It is very important to minimise this graffiti, as it does impact on Canberra suburbs. However, it is clear that the Labor-Greens government has failed to address and minimise suburban graffiti vandalism on residential fences facing onto territory land all across Canberra. You only have to drive along Hindmarsh Drive in my area to see the impact that this graffiti vandalism has on the look and feel of an area.

The Labor Party have now been in power for nearly 15 years and it has become clear that in this time they do not care about solving this problem. The then minister kept assuring Canberrans that they took unwanted graffiti seriously. However, it just is not true. For too long now in Canberra the government have been ignoring suburban graffiti vandalism and have instead tried to twist and change the focus into urban art and graffiti artists. I would not be surprised if the minister stands up today to say that I just do not understand graffiti art and attempt to hijack the motion and turn it into a discussion about graffiti art. I need to help the minister understand that I have a great respect for talented artists who use their skills in legal spaces to beautify our city. However, no-one thinks that the suburban graffiti vandalism along Hindmarsh Drive and other major roads falls into the category of legal street art. It is vandalism, pure and simple.

Great inner city art spaces are being focused on at the expense of our suburbs, and residents know. They see it, and they are unhappy, and they report it to me when I do my regular shopping centre visits. While many suburbs inside and outside my electorate fall victim to vandals with a spray can, the Chief Minister is announcing $250,000 in additional funding, most of which will go towards coordinating new sites for legal graffiti and street art, not to solving the crime of vandalism.

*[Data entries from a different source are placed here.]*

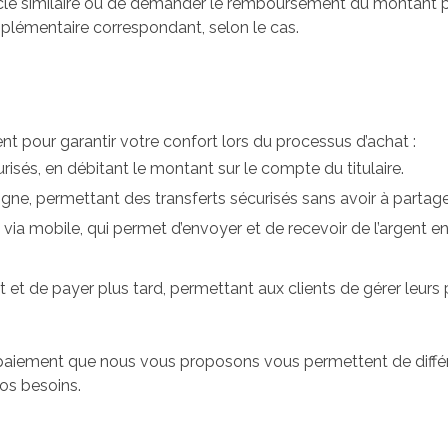
cle similaire ou de demander le remboursement du montant pa
émentaire correspondant, selon le cas.
pour garantir votre confort lors du processus d’achat :
isés, en débitant le montant sur le compte du titulaire.
ligne, permettant des transferts sécurisés sans avoir à parta
via mobile, qui permet d’envoyer et de recevoir de l’argent e
nt et de payer plus tard, permettant aux clients de gérer leurs
paiement que nous vous proposons vous permettent de différe
os besoins.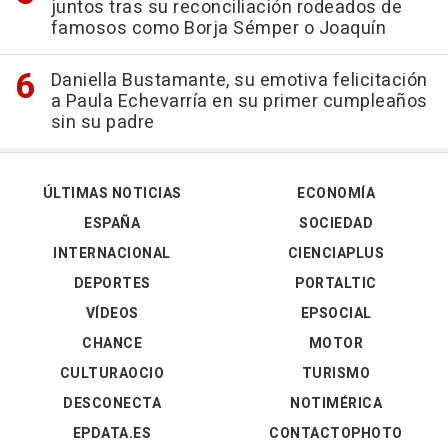
juntos tras su reconciliación rodeados de
famosos como Borja Sémper o Joaquín
Daniella Bustamante, su emotiva felicitación
a Paula Echevarría en su primer cumpleaños
sin su padre
ÚLTIMAS NOTICIAS
ECONOMÍA
ESPAÑA
SOCIEDAD
INTERNACIONAL
CIENCIAPLUS
DEPORTES
PORTALTIC
VÍDEOS
EPSOCIAL
CHANCE
MOTOR
CULTURAOCIO
TURISMO
DESCONECTA
NOTIMÉRICA
EPDATA.ES
CONTACTOPHOTO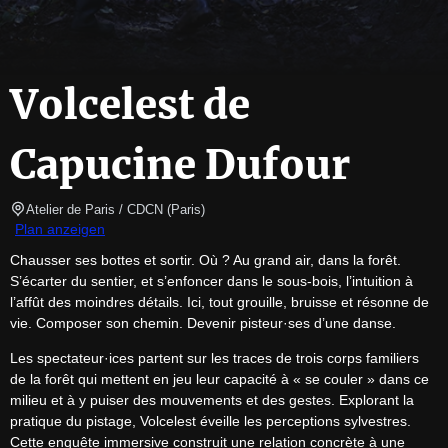
Volcelest de
Capucine Dufour
Atelier de Paris / CDCN
(
Paris
)
Plan anzeigen
Chausser ses bottes et sortir. Où ? Au grand air, dans la forêt. 
S’écarter du sentier, et s’enfoncer dans le sous-bois, l’intuition à 
l’affût des moindres détails. Ici, tout grouille, bruisse et résonne de 
vie. Composer son chemin. Devenir pisteur·ses d’une danse.
Les spectateur·ices partent sur les traces de trois corps familiers 
de la forêt qui mettent en jeu leur capacité à « se couler » dans ce 
milieu et à y puiser des mouvements et des gestes. Explorant la 
pratique du pistage, Volcelest éveille les perceptions sylvestres. 
Cette enquête immersive construit une relation concrète à une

The then Minister for Territory and Municipal Services in a media release on 27 May 2015, in the out-of-touch approach that the Labor Party and the Greens have towards this suburban graffiti vandalism, said that graffiti management forms part of the ACT budget and that the focus of such graffiti management was on street art and legal graffiti sites rather than addressing vandalism all across our suburbs.

In this media release it is stated that legal street art sites are a valuable alternative approach as they provide artists with an opportunity to develop their skills and to reduce unwanted graffiti. The trouble is that it does not reduce the graffiti on Hindmarsh Drive. It does not reduce the graffiti in Tuggeranong. It does not reduce the graffiti in Belconnen. They are totally separate people who are vandalising versus those who are skilled and engaging in art.

But the link is flawed and simplistic. If providing these artists with the opportunity to graffiti legally reduced unwanted graffiti elsewhere, then we would have seen a decrease as the arts spaces were increased. But we have not. So I do not think it is responsible for the government to link the two as if one is directly impacting on the other.